Corrosion is published in the NeoNoir collection by Gallmeister. Frequent readers of this blog know it by now: if a book is published by Gallmeister, it’s good. It might not suit you but not for lacking in the literature department. Corrosion is not an exception.

It starts like classic noir. We’re in 2010, an Irak war veteran with a scarred face has a breakdown on a country road. He walks to the closest bar where a woman gets beaten up by her husband in front of him. He interferes and they leave together. The man, Joseph Downs, stays in this little town, Stratton. The woman, Lilith, convinces him that they should kill her husband to pocket his life insurance money. She just made a colossal mistake.

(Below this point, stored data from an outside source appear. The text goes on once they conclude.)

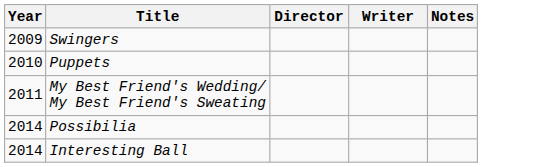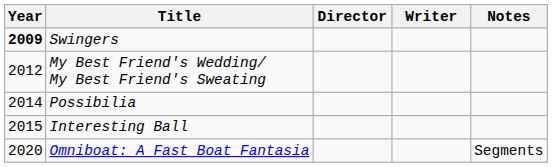Swingers | Year: normal -> bold
- row: 2010 | Puppets
My Best Friend's Wedding/ My Best Friend's Sweating | Year: 2011 -> 2012
Interesting Ball | Year: 2014 -> 2015
+ row: 2020 | Omniboat: A Fast Boat Fantasia | Segments
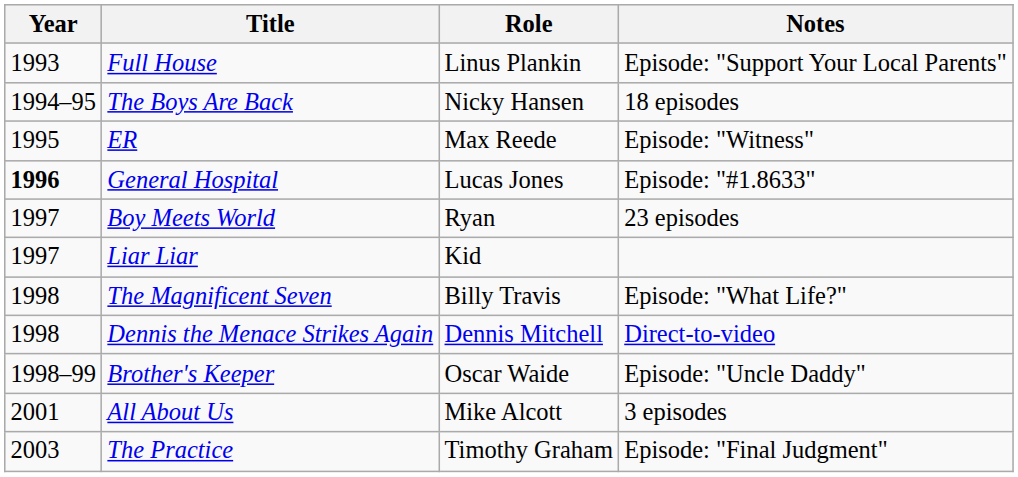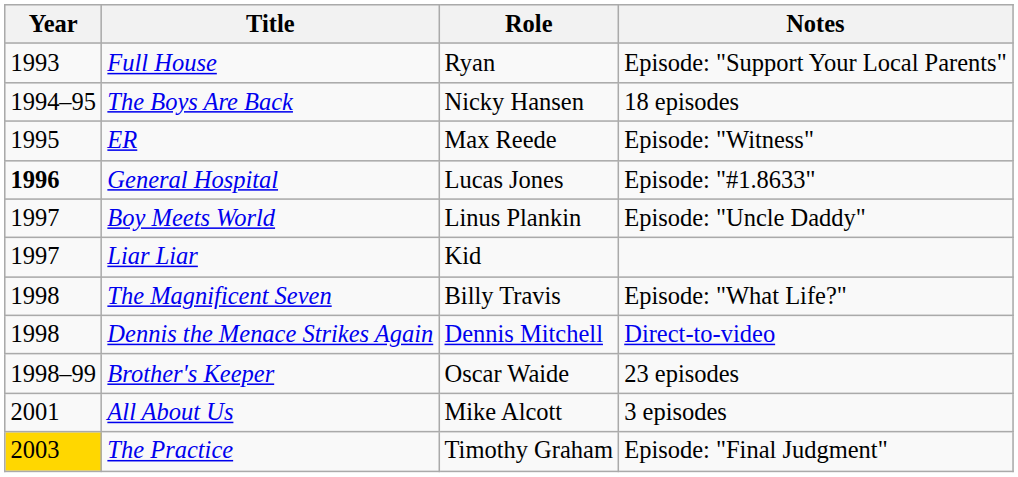Full House | Role: Linus Plankin -> Ryan
Boy Meets World | Role: Ryan -> Linus Plankin
Boy Meets World | Notes: 23 episodes -> Episode: "Uncle Daddy"
Brother's Keeper | Notes: Episode: "Uncle Daddy" -> 23 episodes
The Practice | Year: no background -> gold background
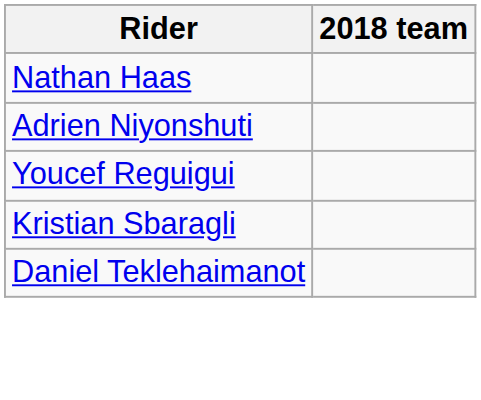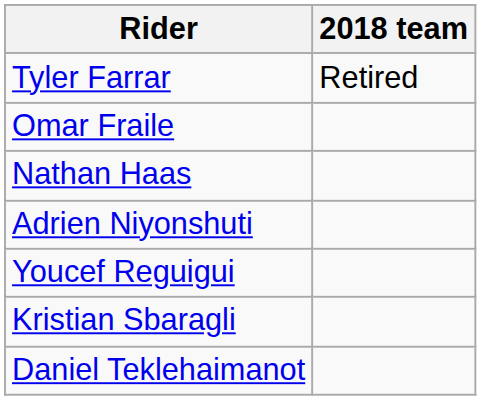+ row: Tyler Farrar | Retired
+ row: Omar Fraile
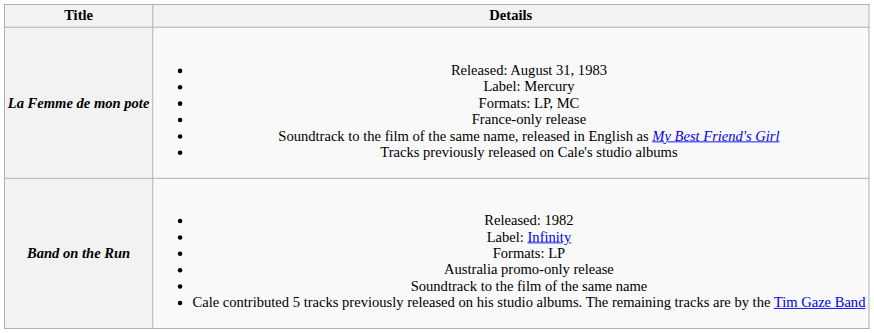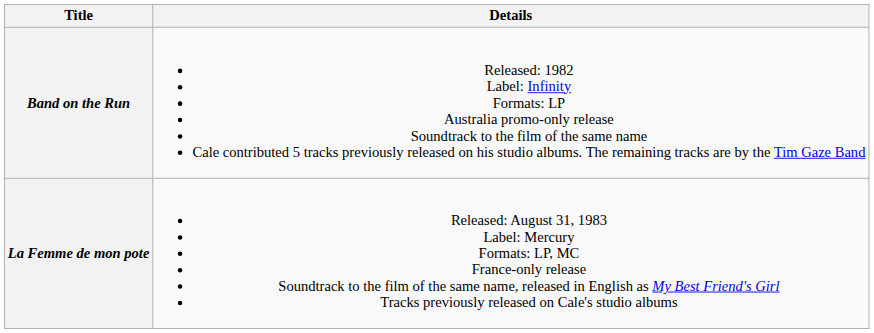rows swapped: Band on the Run <-> La Femme de mon pote
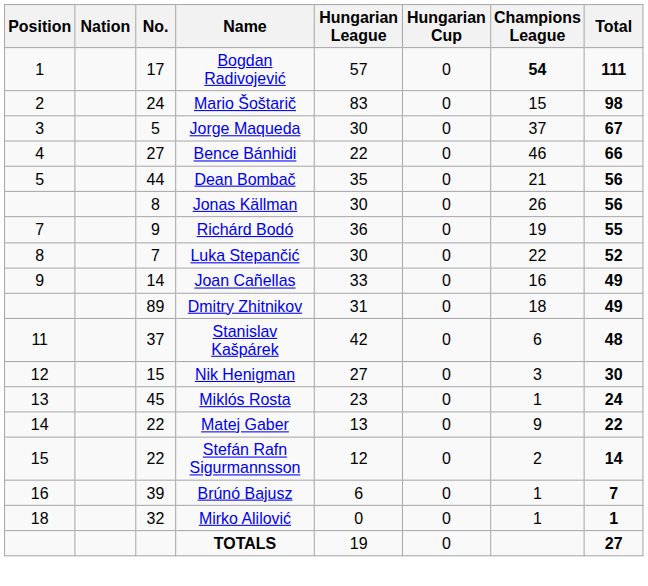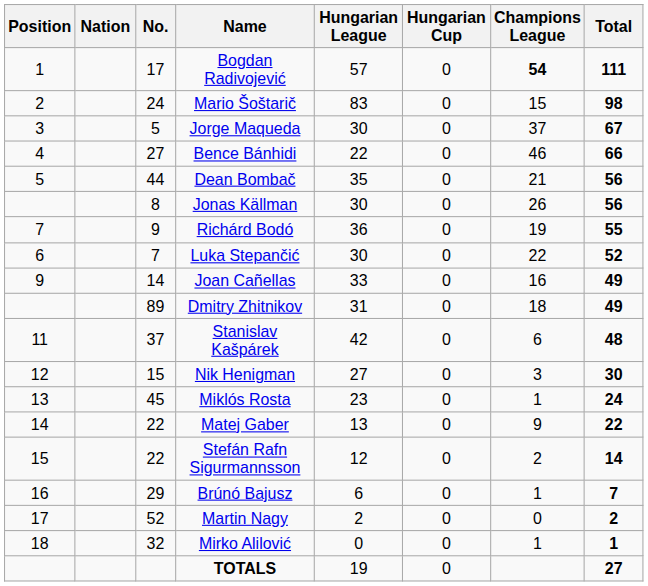Luka Stepančić | Position: 8 -> 6
Brúnó Bajusz | No.: 39 -> 29
+ row: 17 | 52 | Martin Nagy | 2 | 0 | 0 | 2
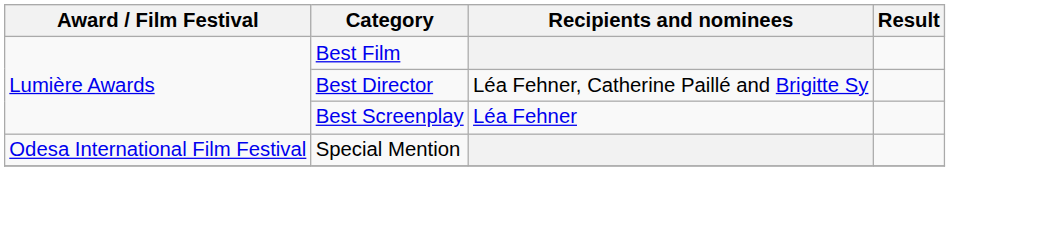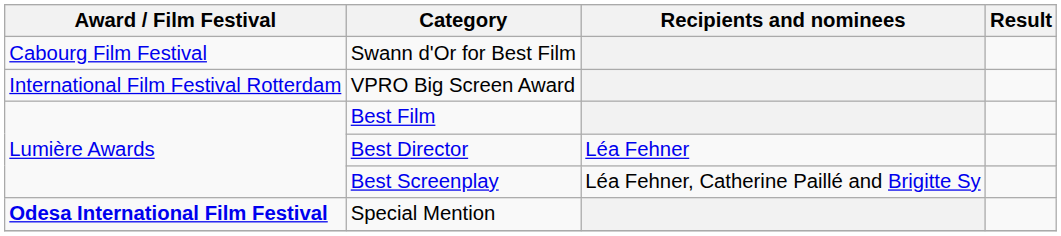+ row: Cabourg Film Festival | Swann d'Or for Best Film
+ row: International Film Festival Rotterdam | VPRO Big Screen Award
Best Director | Recipients and nominees: Léa Fehner, Catherine Paillé and Brigitte Sy -> Léa Fehner
Best Screenplay | Recipients and nominees: Léa Fehner -> Léa Fehner, Catherine Paillé and Brigitte Sy
Special Mention | Award / Film Festival: normal -> bold
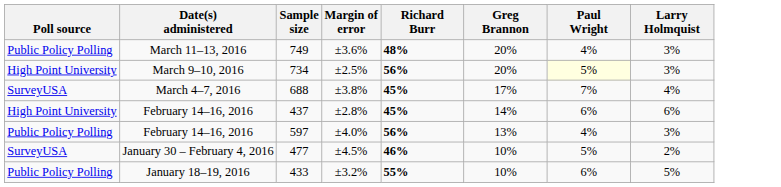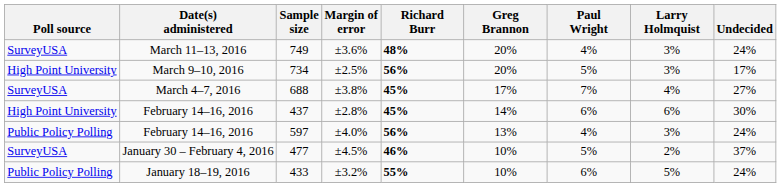+ column: Undecided | 24% | 17% | 27% | 30% | 24% | 37% | 24%
749 | Poll source: Public Policy Polling -> SurveyUSA
734 | Paul Wright: lightyellow background -> no background
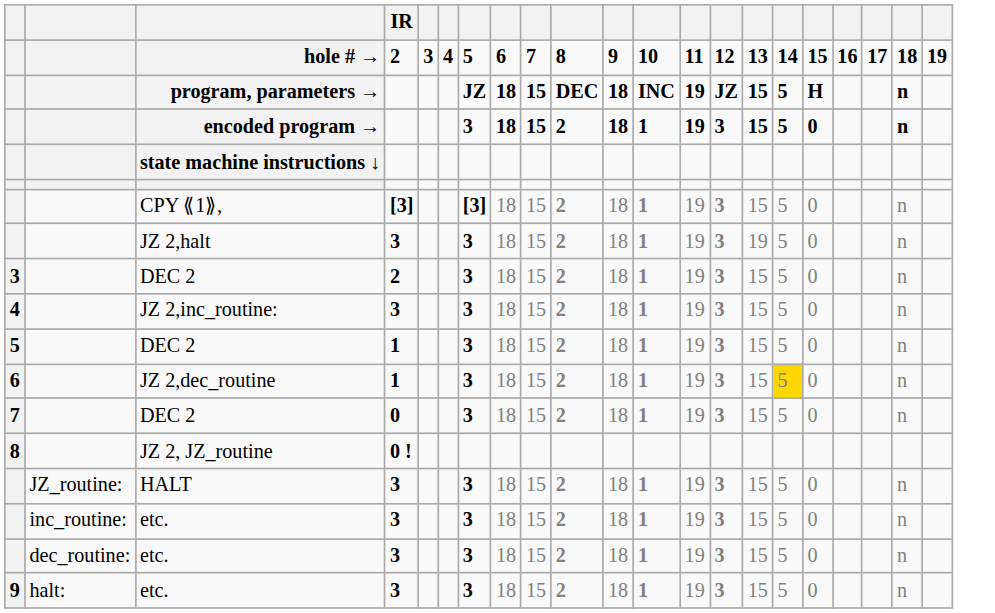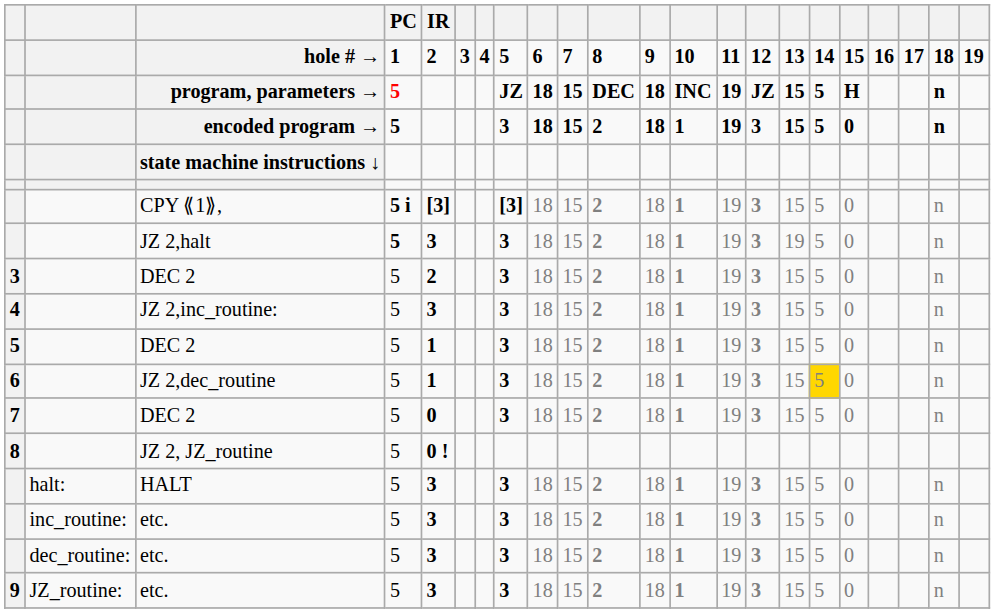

Who is really Joseph Dowes and what’s his story? Bassoff takes the reader on a very dark and abrasive road. I can’t tell much about Corrosion without spoiling the plot but Ken Bruen gives an accurate description of it:

Imagine Chuck Palahniuk filtered through Tarantino speak, blended with an acidic Jim Thompson and a book that cries out to be filmed by David Lynch, then you have a flavor of Corrosion. The debut novel from the unique Jon Bassoff begins a whole new genre: Corrosive Noir.

I checked out other covers for this disturbing crime fiction novel. The French one is Gallmeister’s signature for their NeoNoir collection. This very sober cover is typical from French publishers. The American one reflects the darkness of the story and projects its horror.

Corrosion is dark, violent and uncomfortable. I found it too violent for me and it’s definitely a book I’d never want to see on screen. I couldn’t bear it but I’m a bit too sensitive about violence in films. It’s horrific at times and yet extremely well written. I have Corrosion in French, so I can’t really share quotes but trust me, the writing is good. There are allusions to Jim Thompson and the style betrays a skilled and literate writer. He knows his classics, he has internalized them, made them his and used them to our benefit in a well-constructed and terribly efficient book. Bassoff created a deeply disturbed character and the plot leads the reader towards an implacable ending.

Masterfully done. An excellent novel but for the strong hearted.

  1. June 26, 2017 at 9:50 pm

    That sounds very disturbing but rather enticing – you know me and my dark predilections (in literature at least). No, I don’t like it in film either, but I can handle it in books.


    • June 26, 2017 at 9:52 pm

      Same here : I can handle a lot more in books than in films.
      It’s disturbing but good.


  2. June 27, 2017 at 2:01 am

    Not for me either by the sounds of it. I usually turn away from a book w. an Iraq war vet it anyway. It’s the stereotype that puts me off.


    • June 27, 2017 at 9:57 pm

      I’m good for your TBR these days!
      This one is very good but not for everyone. I found it hard to stomach even if I can tell it’s well-done.


  3. June 29, 2017 at 5:59 pm

    It does sound fairly brutal. It also sounds potentially darker than Thompson, an idea that rather terrifies me…

    Good writing can be a double edged sword. A book like this if written in a pulpy style can be quite fun. If written well however, that makes it a much more sobering beast.


    • June 30, 2017 at 12:45 pm

      It’s more graphic than Jim Thompson but the character is as deranged as the one in The Killer Inside Me.
      It’s a bit like Jake Hinkson.
      It’s good, really, but you need to be in the right mood. He’s a writer to follow.